II. – Le II de l’article 115 de la loi n° 2017‑1837 du 30 décembre 2017 de finances pour 2018 est complété par un 7° ainsi rédigé :

« 7° Au congé accordé dans le cadre de l’article L. 162‑4‑1‑1 du code de la sécurité sociale. »

Article 5

I. – L’article L. 1321‑2 du code du travail est complété par un 3° ainsi rédigé :

« 3° Le règlement intérieur rappelle l’égalité entre les sexes prévue par le présent code et établit les dispositions nécessaires à la prise en considération matérielle de la santé menstruelle dans l’entreprise. »

Article 6

I. – Le II de l’article L. 1222‑9 du code du travail est complété par un 7° ainsi rédigé :

« 7° Les modalités d’accès des salariées souffrant de règles douloureuses et invalidantes à une organisation en télétravail. »

II. – Le premier alinéa de l’article L. 430‑1 du code de la fonction publique est complété par une phrase ainsi rédigée : « Le télétravail est accordé à la demande de l’agent public souffrant de règles douloureuses et invalidantes. »

Article 7

I. – La sous‑section 1 de la section 1 du chapitre II du titre IV du livre Ier de la troisième partie du code du travail est ainsi modifié :

1° L’article L. 3142‑1 est complété par un 6° ainsi rédigé :

« 6° Le salarié et son conjoint, concubin ou partenaire de pacte civil de solidarité ont droit chacun à un congé en cas de survenue d’une interruption spontanée de grossesse ».

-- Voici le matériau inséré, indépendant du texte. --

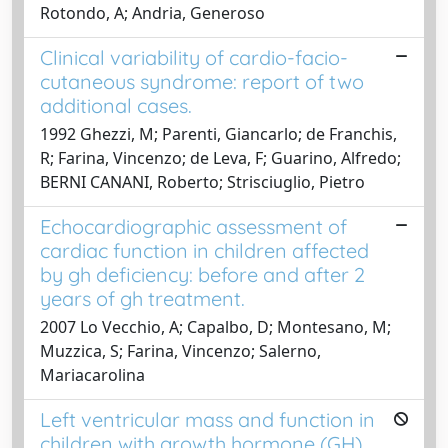
Rotondo, A; Andria, Generoso
Clinical variability of cardio-facio-
cutaneous syndrome: report of two
additional cases.
1992 Ghezzi, M; Parenti, Giancarlo; de Franchis,
R; Farina, Vincenzo; de Leva, F; Guarino, Alfredo;
BERNI CANANI, Roberto; Strisciuglio, Pietro
Echocardiographic assessment of
cardiac function in children affected
by gh deficiency: before and after 2
years of gh treatment.
2007 Lo Vecchio, A; Capalbo, D; Montesano, M;
Muzzica, S; Farina, Vincenzo; Salerno,
Mariacarolina
Left ventricular mass and function in
children with growth hormone (GH)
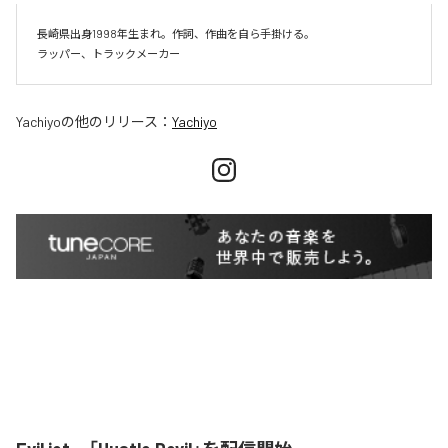
長崎県出身1998年生まれ。作詞、作曲を自ら手掛ける。

Yachiyo
の他のリリース：
Yachiyo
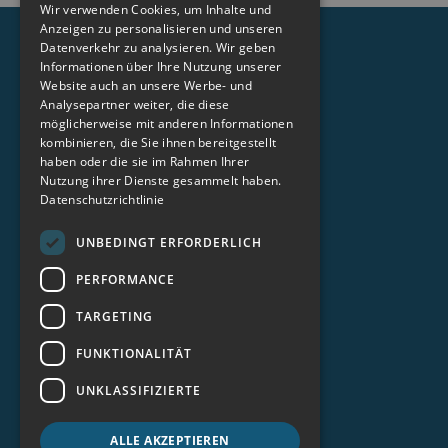
Wir verwenden Cookies, um Inhalte und
Suchen
Anzeigen zu personalisieren und unseren
Datenverkehr zu analysieren. Wir geben
Informationen über Ihre Nutzung unserer
Website auch an unsere Werbe- und
Analysepartner weiter, die diese
Jobsuchende
möglicherweise mit anderen Informationen
Arbeitgeber
kombinieren, die Sie ihnen bereitgestellt
Partnerprogramm
haben oder die sie im Rahmen Ihrer
Nutzung ihrer Dienste gesammelt haben.
Über uns
Datenschutzrichtlinie
Alle Jobs
UNBEDINGT ERFORDERLICH
Alle Standorte
Kontakt
PERFORMANCE
Magazin
TARGETING
Plattform
Login Arbeitgeber
FUNKTIONALITÄT
TalentPool.care
UNKLASSIFIZIERTE
Impressum
Datenschutz
ALLE AKZEPTIEREN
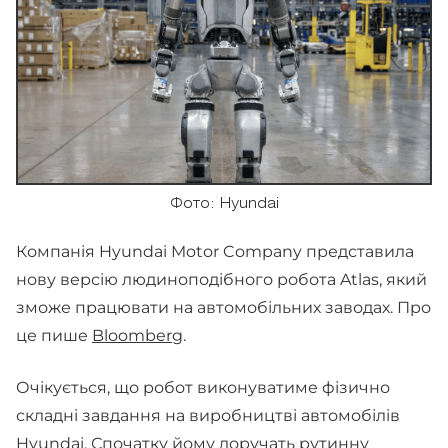
Фото: Hyundai
Компанія Hyundai Motor Company представила
нову версію людиноподібного робота Atlas, який
зможе працювати на автомобільних заводах. Про
це пише
Bloomberg
.
Очікується, що робот виконуватиме фізично
складні завдання на виробництві автомобілів
Hyundai. Спочатку йому доручать рутинну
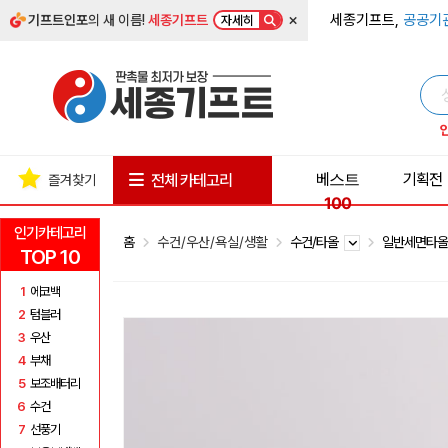
×
세종기프트,
공공기
기프트인포
의 새 이름!
세종기프트
자세히
베스트
기획전
전체 카테고리
즐겨찾기
100
인기카테고리
홈
수건/우산/욕실/생활
수건/타올
일반세면타
TOP 10
1
에코백
2
텀블러
3
우산
4
부채
5
보조배터리
6
수건
7
선풍기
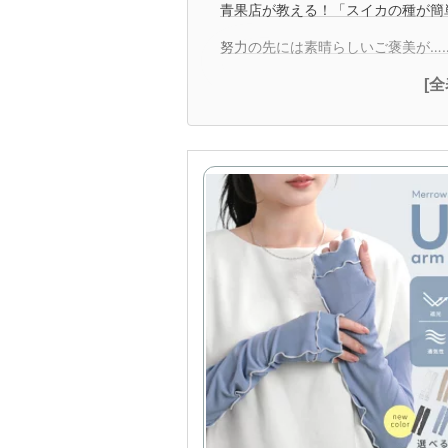
青果店が教える！「スイカの種が簡
努力の先には素晴らしいご褒美が…
[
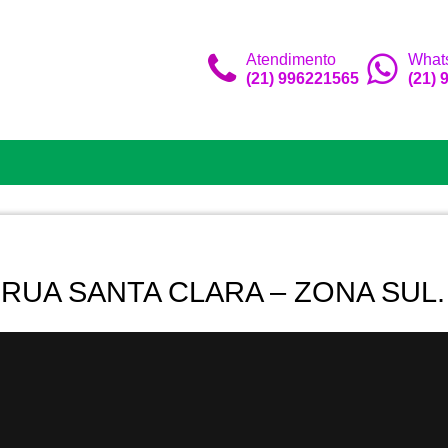
Atendimento
What
(21) 996221565
(21)
 RUA SANTA CLARA – ZONA SUL.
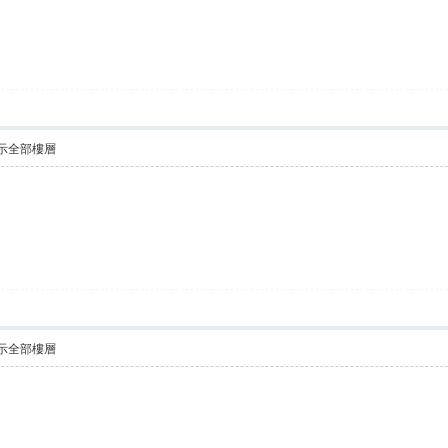
示全部樓層
示全部樓層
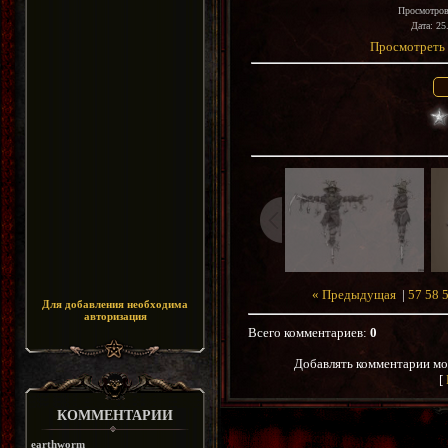
Просмотро
Дата
: 25
Просмотреть 
« Предыдущая
|
57
58
Для добавления необходима
авторизация
Всего комментариев
:
0
Добавлять комментарии мо
[
КОММЕНТАРИИ
earthworm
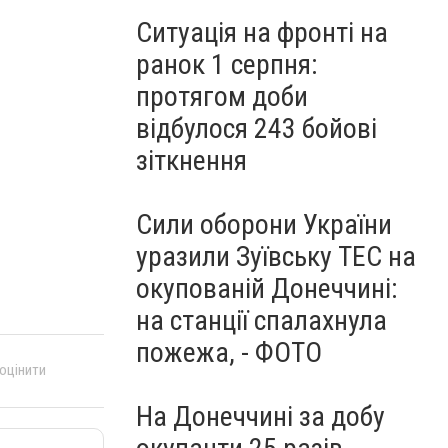
Ситуація на фронті на
ранок 1 серпня:
протягом доби
відбулося 243 бойові
зіткнення
Сили оборони України
уразили Зуївську ТЕС на
окупованій Донеччині:
на станції спалахнула
пожежа, - ФОТО
 оцінити
На Донеччині за добу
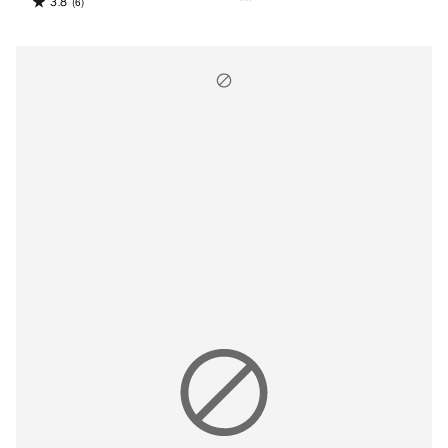
3.8
(6)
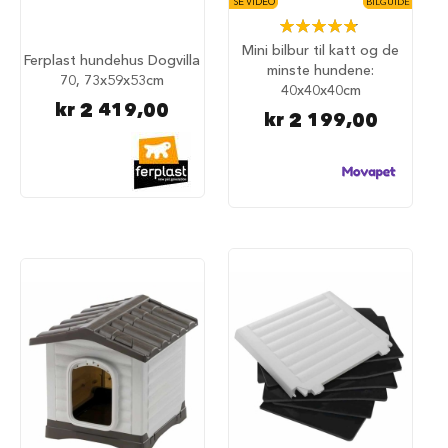
SE VIDEO
BILGUIDE
u
Rating:
n
98%
d
Mini bilbur til katt og de
Ferplast hundehus Dogvilla
e
minste hundene:
70, 73x59x53cm
b
40x40x40cm
u
kr 2 419,00
r
kr 2 199,00
t
i
l
b
i
l
S
a
m
m
e
n
l
e
g
g
b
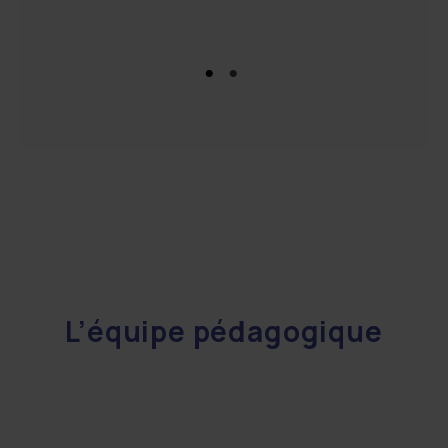
L’équipe pédagogique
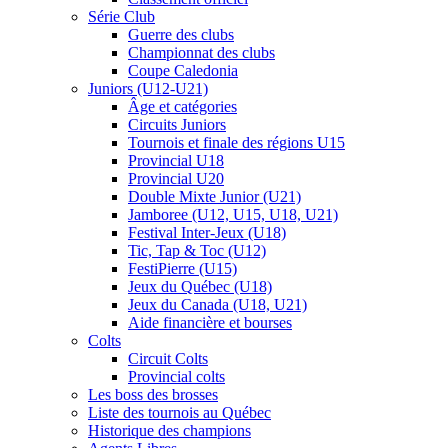
Série Club
Guerre des clubs
Championnat des clubs
Coupe Caledonia
Juniors (U12-U21)
Âge et catégories
Circuits Juniors
Tournois et finale des régions U15
Provincial U18
Provincial U20
Double Mixte Junior (U21)
Jamboree (U12, U15, U18, U21)
Festival Inter-Jeux (U18)
Tic, Tap & Toc (U12)
FestiPierre (U15)
Jeux du Québec (U18)
Jeux du Canada (U18, U21)
Aide financière et bourses
Colts
Circuit Colts
Provincial colts
Les boss des brosses
Liste des tournois au Québec
Historique des champions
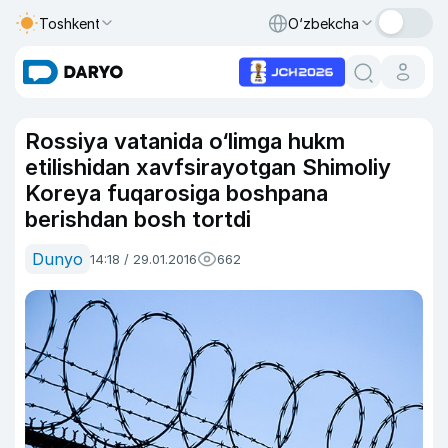
Toshkent
O‘zbekcha
Rossiya vatanida o‘limga hukm
etilishidan xavfsirayotgan Shimoliy
Koreya fuqarosiga boshpana
berishdan bosh tortdi
Dunyo
14:18 / 29.01.2016
662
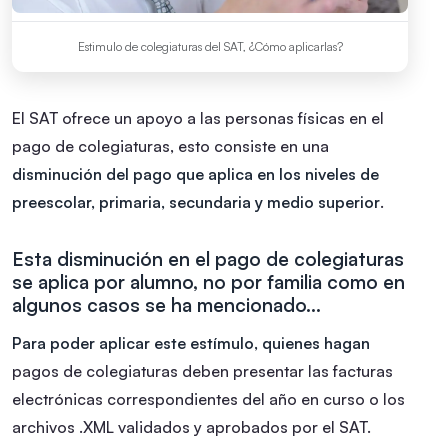
Estimulo de colegiaturas del SAT, ¿Cómo aplicarlas?
El SAT ofrece un apoyo a las personas físicas en el
pago de colegiaturas, esto consiste en una
disminución del pago que aplica en los niveles de
preescolar, primaria, secundaria y medio superior
.
Esta disminución en el pago de colegiaturas
se aplica por alumno, no por familia como en
algunos casos se ha mencionado…
Para poder aplicar este estímulo, quienes hagan
pagos de colegiaturas deben presentar las facturas
electrónicas correspondientes del año en curso o los
archivos .XML validados y aprobados por el SAT.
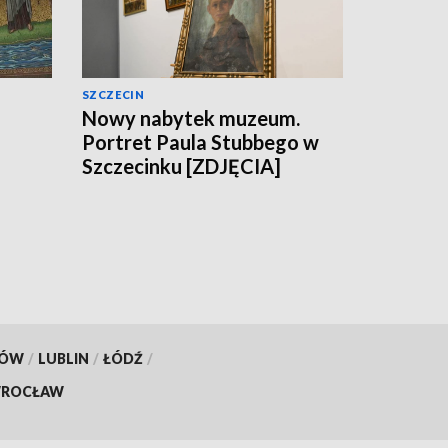
SZCZECIN
Nowy nabytek muzeum.
Portret Paula Stubbego w
Szczecinku [ZDJĘCIA]
KÓW
/
LUBLIN
/
ŁÓDŹ
/
ROCŁAW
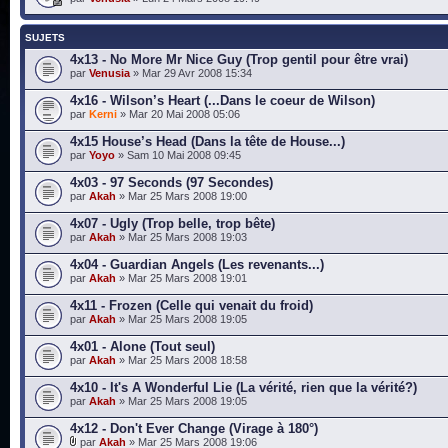
SUJETS
4x13 - No More Mr Nice Guy (Trop gentil pour être vrai)
par
Venusia
» Mar 29 Avr 2008 15:34
4x16 - Wilson’s Heart (...Dans le coeur de Wilson)
par
Kerni
» Mar 20 Mai 2008 05:06
4x15 House’s Head (Dans la tête de House...)
par
Yoyo
» Sam 10 Mai 2008 09:45
4x03 - 97 Seconds (97 Secondes)
par
Akah
» Mar 25 Mars 2008 19:00
4x07 - Ugly (Trop belle, trop bête)
par
Akah
» Mar 25 Mars 2008 19:03
4x04 - Guardian Angels (Les revenants...)
par
Akah
» Mar 25 Mars 2008 19:01
4x11 - Frozen (Celle qui venait du froid)
par
Akah
» Mar 25 Mars 2008 19:05
4x01 - Alone (Tout seul)
par
Akah
» Mar 25 Mars 2008 18:58
4x10 - It's A Wonderful Lie (La vérité, rien que la vérité?)
par
Akah
» Mar 25 Mars 2008 19:05
4x12 - Don't Ever Change (Virage à 180°)
par
Akah
» Mar 25 Mars 2008 19:06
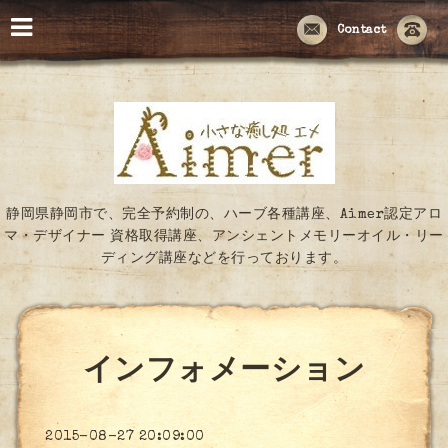
Contact
静岡県静岡市で、完全予約制の、ハーブ各種講座、Aimer認定アロ
マ・デザイナー 資格取得講座、アンシェントメモリーオイル・リー
ディング講座などを行っております。
インフォメーション
2015-08-27 20:09:00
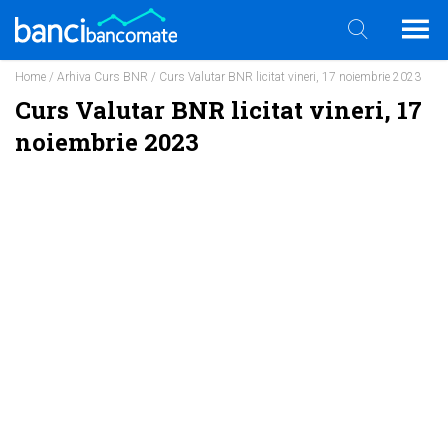
Home
/
Arhiva Curs BNR
/ Curs Valutar BNR licitat vineri, 17 noiembrie 2023
Curs Valutar BNR licitat vineri, 17
noiembrie 2023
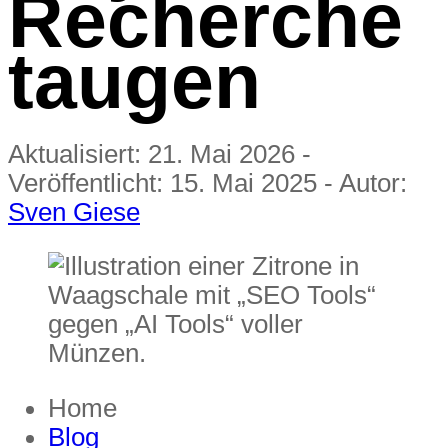
Recherche
taugen
Aktualisiert:
21. Mai 2026
-
Veröffentlicht:
15. Mai 2025
-
Autor:
Sven Giese
Home
Blog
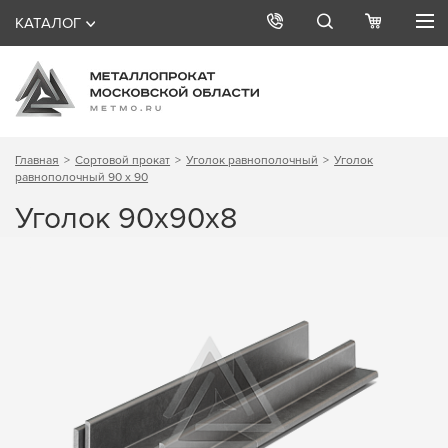
КАТАЛОГ
Главная
Сортовой прокат
Уголок равнополочный
Уголок
равнополочный 90 х 90
Уголок 90х90х8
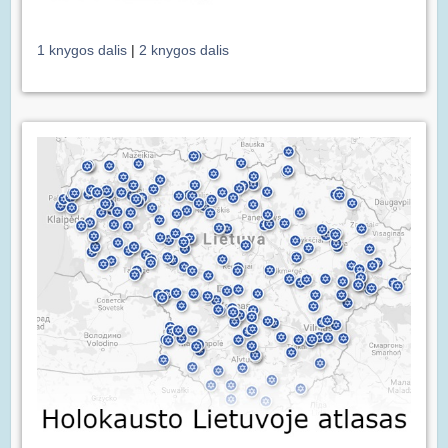
1 knygos dalis
|
2 knygos dalis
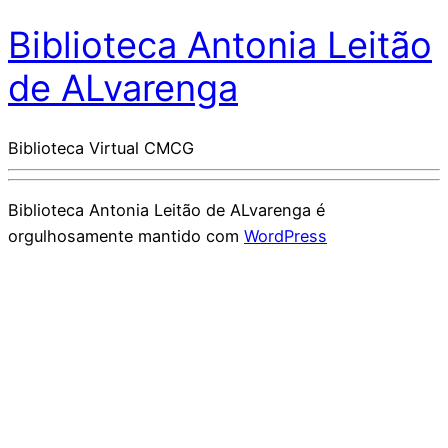
Biblioteca Antonia Leitão
de ALvarenga
Biblioteca Virtual CMCG
Biblioteca Antonia Leitão de ALvarenga é
orgulhosamente mantido com
WordPress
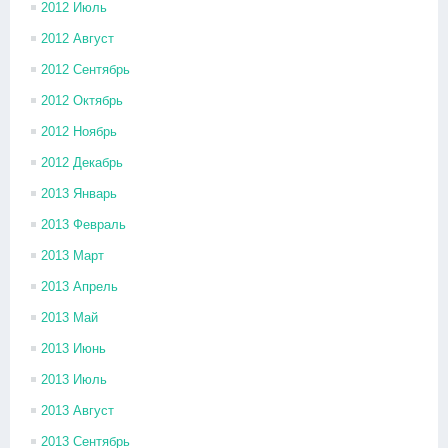
2012 Июль
2012 Август
2012 Сентябрь
2012 Октябрь
2012 Ноябрь
2012 Декабрь
2013 Январь
2013 Февраль
2013 Март
2013 Апрель
2013 Май
2013 Июнь
2013 Июль
2013 Август
2013 Сентябрь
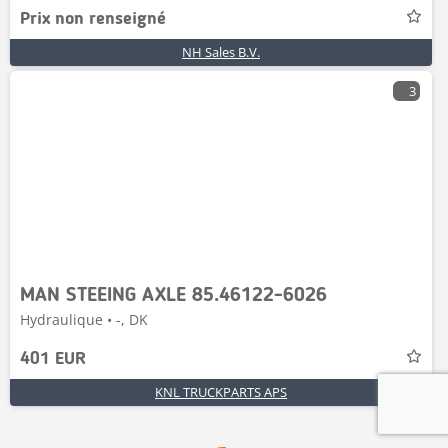
Prix non renseigné
NH Sales B.V.
3
MAN STEEING AXLE 85.46122-6026
Hydraulique • -, DK
401 EUR
KNL TRUCKPARTS APS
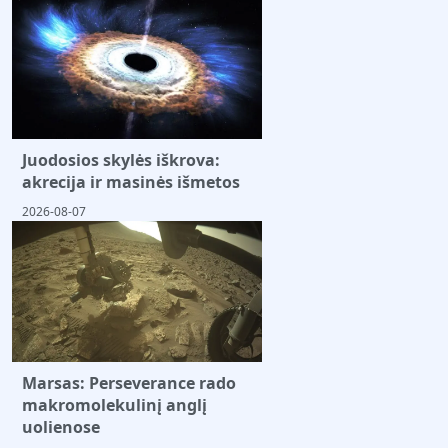
Juodosios skylės iškrova:
akrecija ir masinės išmetos
2026-08-07
Marsas: Perseverance rado
makromolekulinį anglį
uolienose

2° L’article L. 3142‑4 est complété par un 7° ainsi rédigé :

« 7° Cinq jours pour la survenue d’une interruption spontanée de grossesse ».

II. – Après l’article L. 622‑2, il est inséré dans le code général de la fonction publique un article L. 622‑2‑1 ainsi rédigé :

« Art. L. 62221. – Les agents publics, ainsi que leur conjoint, concubin ou partenaire de pacte civil de solidarité, bénéficient, de droit, d’une autorisation spéciale d’absence de cinq jours ouvrables en cas de survenue d’une interruption spontanée de grossesse. »

III. – Le 6° du II de l’article 115 de la loi n° 2017‑1837 du 30 décembre 2017 de finances pour 2018, est complété par les mots : « ou consécutivement à la survenue d’une interruption spontanée de grossesse ».

Article 8

La charge pour les organismes de sécurité sociale est compensée, à due concurrence, par la majoration de l’accise sur les tabacs prévue au chapitre IV du titre Ier du livre III du code des impositions sur les biens et services.